Wenn alle Träger zusammen kämen, wäre dies "ein schönes Zeichen", wagt er einen wohl eher utopischen Blick in die Zukunft, denn die gesamte Branche habe Transparenz durchaus nötig.

Mit der Transparenz sei es aber auf beiden Seiten nicht immer ganz einfach, resümiert der Sozialpädagoge im Ruhestand. Regelmäßig komme vor, dass Pflegeheim-Bewohner oder Angehörige Vorwürfe zurücknehmen, wenn sie erfahren, dass die Vorwürfe nicht anonym behandelt werden könnten. In Fachkreisen gehe man davon aus, dass auch bei offiziellen Stellen wie der Heimaufsicht etwa 50 Prozent der Beschwerden zurückgezogen werden, wenn bekannt wird, dass der Träger das Recht hat, zu erfahren, wer eine Beschwerde erstattet hat. Die Angst der Verwandten, dass Nachteile für ihre Angehörigen entstehen könnten, sei groß.


Pflege: Verständnis für beide Seiten


Hinzu komme ein generelles Problem: "Die Angehörigen meinen, sie zahlen zu viel, die Pfleger meinen, sie bekommen zu wenig." Chodora wünscht sich Verständnis für beide Seiten - und freilich angemessenere Bezahlung für Pfleger.

Als personifizierte außergerichtliche Beschwerdestelle habe er sich auch mit "relativ viel Vertragsgeschichten" befassen müssen. Und da ist sie wieder: die "heiße Kiste" - übertrieben und unnötig kompliziert seien die Verträge, die die Unterbringung in den Altenheimen regeln. In einem konkreten Fall habe er gar einen "möglichen Widerspruch in verschiedenen Gesetzestexten" entdeckt, erzählt der 61-Jährige. Der Umzug eines Bewohners in eine andere Einrichtung sei die Ausgangslage gewesen.
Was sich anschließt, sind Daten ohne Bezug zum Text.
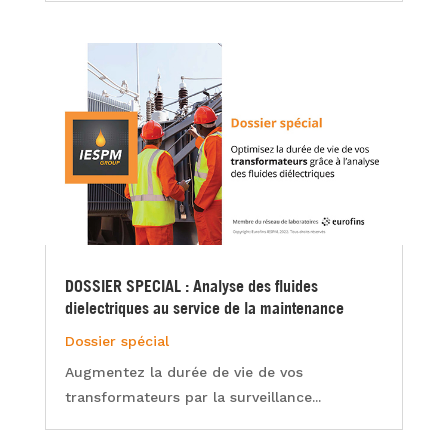
DOSSIER SPECIAL : Analyse des fluides
dielectriques au service de la maintenance
Dossier spécial
Augmentez la durée de vie de vos
transformateurs par la surveillance...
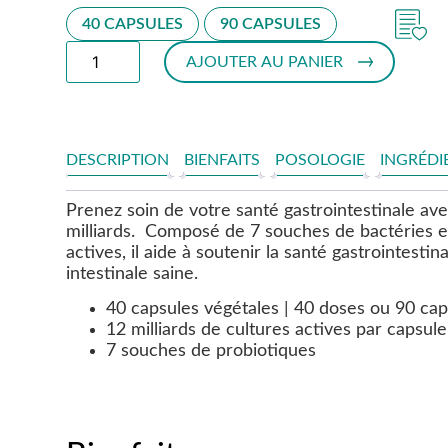
40 CAPSULES
90 CAPSULES
AJOUTER AU PANIER
DESCRIPTION
BIENFAITS
POSOLOGIE
INGRÉDI
Prenez soin de votre santé gastrointestinale av
milliards. Composé de 7 souches de bactéries et 
actives, il aide à soutenir la santé gastrointesti
intestinale saine.
40 capsules végétales | 40 doses ou 90 cap
12 milliards de cultures actives par capsule
7 souches de probiotiques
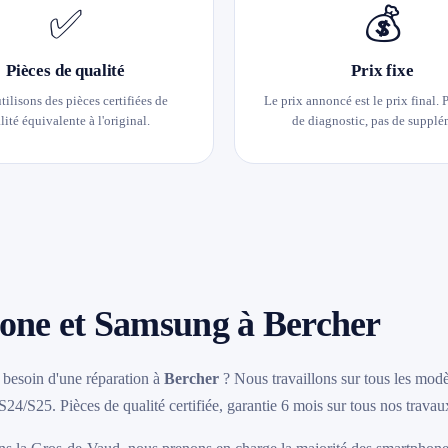
✅
💰
Pièces de qualité
Prix fixe
tilisons des pièces certifiées de
Le prix annoncé est le prix final. P
lité équivalente à l'original.
de diagnostic, pas de supplé
one et Samsung à Bercher
besoin d'une réparation à
Bercher
? Nous travaillons sur tous les mod
S25. Pièces de qualité certifiée, garantie 6 mois sur tous nos travaux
Auf die Frage, wie lange nach der Kündigung des alten Heimplatzes noch für die Unterbringung gezahlt werden müsse, hätten zwei Gesetze zwei unterschiedliche Zeitangaben geliefert. Der Sozialpädagoge fordert "andere, einfachere Formulierungen" - wie nötig dies wäre, illustriert auch die verklausulierte Antwort des Bayerischen Staatsministeriums für Gesundheit und Pflege auf Chodoras möglichen Widerspruch, die mit dem Satz beginnt: "§ 87a Abs. 1 SGB XI hat Vorrang gegenüber § 11 Abs. 1 WBVG." Bei der folgenden Begründung steigt dann selbst der geneigte Leser spätestens bei "Auslastungskalkulation im Rahmen der Pflegesatzverhandlung" aus dem Text aus. Chodora plädiert daher dafür, die alten Leute und deren Angehörige nicht mit derlei Juristen-Deutsch alleine zu lassen. Bei der Stadt Augsburg hätte er eine Vereinfachung der Verträge angeregt. Überhaupt: Seine Erfahrungen als Ombudsmann habe er alle an das Beschwerdemanagement der Altenhilfe und an die Heimaufsicht weiter geben können.
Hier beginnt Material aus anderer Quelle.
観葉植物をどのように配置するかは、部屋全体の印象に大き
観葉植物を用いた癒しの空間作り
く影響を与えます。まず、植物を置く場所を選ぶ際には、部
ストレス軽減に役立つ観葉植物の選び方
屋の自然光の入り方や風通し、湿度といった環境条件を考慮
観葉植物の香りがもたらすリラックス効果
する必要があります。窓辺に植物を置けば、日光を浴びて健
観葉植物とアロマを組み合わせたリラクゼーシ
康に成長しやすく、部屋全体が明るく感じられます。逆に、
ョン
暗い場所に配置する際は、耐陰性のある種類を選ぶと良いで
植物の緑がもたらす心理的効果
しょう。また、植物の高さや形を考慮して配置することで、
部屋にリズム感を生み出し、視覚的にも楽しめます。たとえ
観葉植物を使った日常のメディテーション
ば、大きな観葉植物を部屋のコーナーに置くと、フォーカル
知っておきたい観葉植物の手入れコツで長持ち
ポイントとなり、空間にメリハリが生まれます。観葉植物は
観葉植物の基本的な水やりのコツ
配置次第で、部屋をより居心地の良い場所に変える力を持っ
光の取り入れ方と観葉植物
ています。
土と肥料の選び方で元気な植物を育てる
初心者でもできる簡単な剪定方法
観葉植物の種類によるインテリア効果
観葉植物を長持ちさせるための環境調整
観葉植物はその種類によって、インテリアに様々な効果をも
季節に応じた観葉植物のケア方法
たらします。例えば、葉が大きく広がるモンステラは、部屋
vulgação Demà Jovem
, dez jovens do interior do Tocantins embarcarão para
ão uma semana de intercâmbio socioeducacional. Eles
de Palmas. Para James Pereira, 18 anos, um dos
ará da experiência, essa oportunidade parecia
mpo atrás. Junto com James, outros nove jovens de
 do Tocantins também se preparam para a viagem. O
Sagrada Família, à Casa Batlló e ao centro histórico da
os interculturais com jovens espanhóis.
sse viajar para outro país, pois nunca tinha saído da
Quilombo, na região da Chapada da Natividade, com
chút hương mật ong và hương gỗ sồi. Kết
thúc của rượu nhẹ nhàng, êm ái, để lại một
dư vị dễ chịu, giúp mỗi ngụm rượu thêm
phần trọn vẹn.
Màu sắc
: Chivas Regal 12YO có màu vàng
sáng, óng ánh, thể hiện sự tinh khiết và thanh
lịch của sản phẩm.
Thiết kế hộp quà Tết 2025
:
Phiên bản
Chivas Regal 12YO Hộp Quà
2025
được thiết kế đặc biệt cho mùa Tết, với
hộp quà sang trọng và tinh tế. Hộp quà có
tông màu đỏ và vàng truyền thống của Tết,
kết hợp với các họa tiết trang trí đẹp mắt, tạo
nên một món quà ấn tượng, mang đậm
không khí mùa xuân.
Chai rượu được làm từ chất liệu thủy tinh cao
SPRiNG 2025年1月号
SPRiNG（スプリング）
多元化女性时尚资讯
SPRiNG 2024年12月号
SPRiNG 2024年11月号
Im Seniorenzentrum Lechrain präsentiert die Altenhilfe inzwischen in Aushängen alle Stellen, bei denen man sich beschweren kann - von Hausleitung und Heimaufsicht über den Medizinischen Dienst der Krankenkassen bis zur Beschwerde-Hotline der Staatskanzlei. Begrüßenswert sei das, findet Chodora - und ein weiterer Beweis, dass seine Arbeit sich gelohnt habe.